Jangan terlalu percaya kepada orang lain. Saat itu yang kumaksudkan adalah, jangan terlalu banyak menaruh harapan kepada orang lain. Ya, Rozak adalah seseorang yang terlalu solid dalam bersahabat. Entah apa yang membuatnya begitu. Mungkin karena dia adalah seorang mantan aktivis pramuka. Akibat kesolidannya itu, sampai-sampai Aku sempat dia sebut sebagai seorang sahabat senasib sepenanggungannya hanya karena Aku mau melakukan berbagai pekerjaan berat yang biasa ia lakukan. Asal tahu saja, sejak kecil Aku ini memang sudah terlahir sebagai seorang anak yang tidak tegaan. Melihat seekor ayam disembelih saja Aku masih tidak mampu. Jadi jangan terlalu membesar-besarkan kerelaanku ini. Hingga ketika kulihat binar-binar matanya yang seolah memberitahukan rasa kepercayaannya padaku bahwa selamanya Aku tidak akan pergi darinya, saat itu Aku langsung mencegahnya dengan mengucapkan kalimat itu. Aku bukanlah seseorang yang engkau harapkan. Aku adalah sosok penjahat dalam cerita ini, seseorang yang suatu saat nanti akan menghianatimu. Betapapun solidnya persahabatan kita semua, pada dasarnya setiap orang tetap tidak akan bisa memenuhi kebutuhan persahabatannya semata. Kita semua ini sudah mempunyai kepentingan sendiri-sendiri yang tidak akan pernah bisa disatukan sama lainnya. Karena pada dasarnya setiap orang hanya memiliki satu hati saja. Suatu saat nanti pada akhirnya kita harus memilih, apakah kita akan terus berusaha untuk mengukuhkan persahabatan kita selamanya, ataukah memutuskan untuk menghilang sesaat demi sebuah tujuan yang lebih penting. Tentang kewajiban kita terhadap keluarga, orangtua, anak-anak, pasangan hidup, atau bahkan kewajiban kita terhadap diri kita sendiri. Hati kita hanya satu. Dan hati itu tidak akan pernah bisa dibagi-bagi. Harusnya kamu bisa mengerti itu.
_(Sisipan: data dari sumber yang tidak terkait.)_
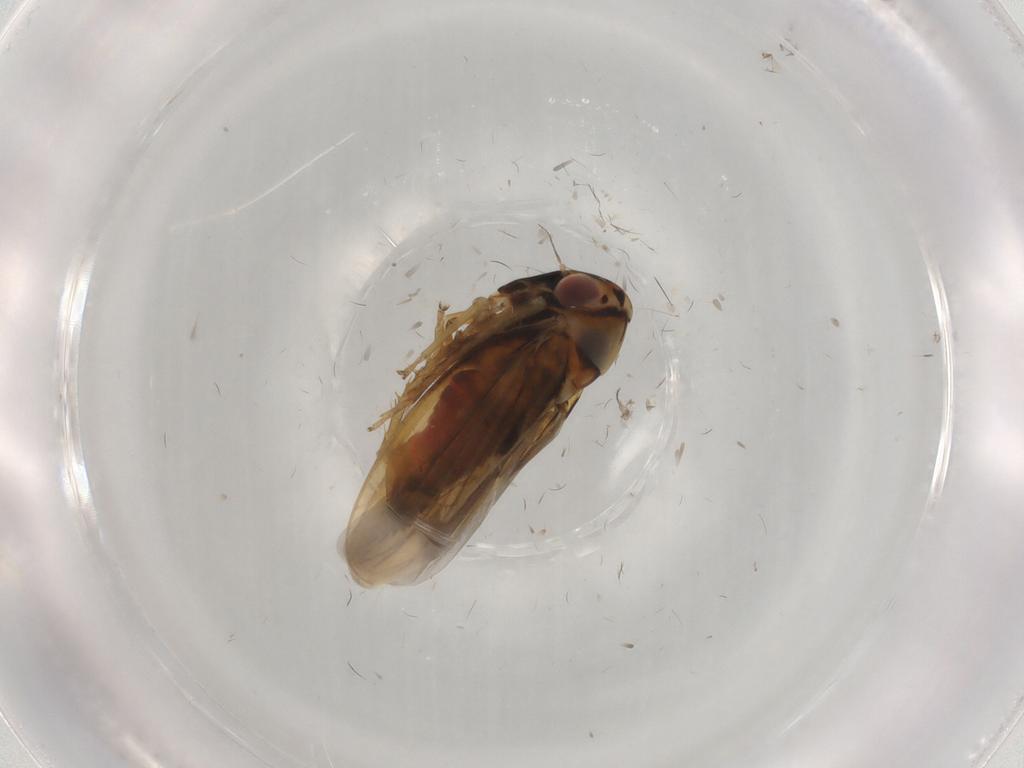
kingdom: Animalia
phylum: Arthropoda
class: Insecta
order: Hemiptera
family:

Andai saja dulu kamu mau menuruti semua perkataanku, mungkin kamu tidak akan pernah merasa sesakit ini. Bahkan Aku sendiri masih sempat tidak percaya bahwa ternyata kamu juga bisa menangis sama sepertiku. Meskipun Aku sendiri masih tidak tahu pasti, apakah air matamu itu keluar karena perasaan sakit di hatimu ataukah hanya karena kontak batin kita saja. Yang jelas, saat itu Aku sempat sekilas melihatmu menyempatkan diri menyeka kedua matamu dengan lembaran-lembaran kertas nota toko yang bahkan tidak selayaknya difungsikan sebagai kertas tisu. Sepertinya Aku masih belum bisa mengambil keputusan.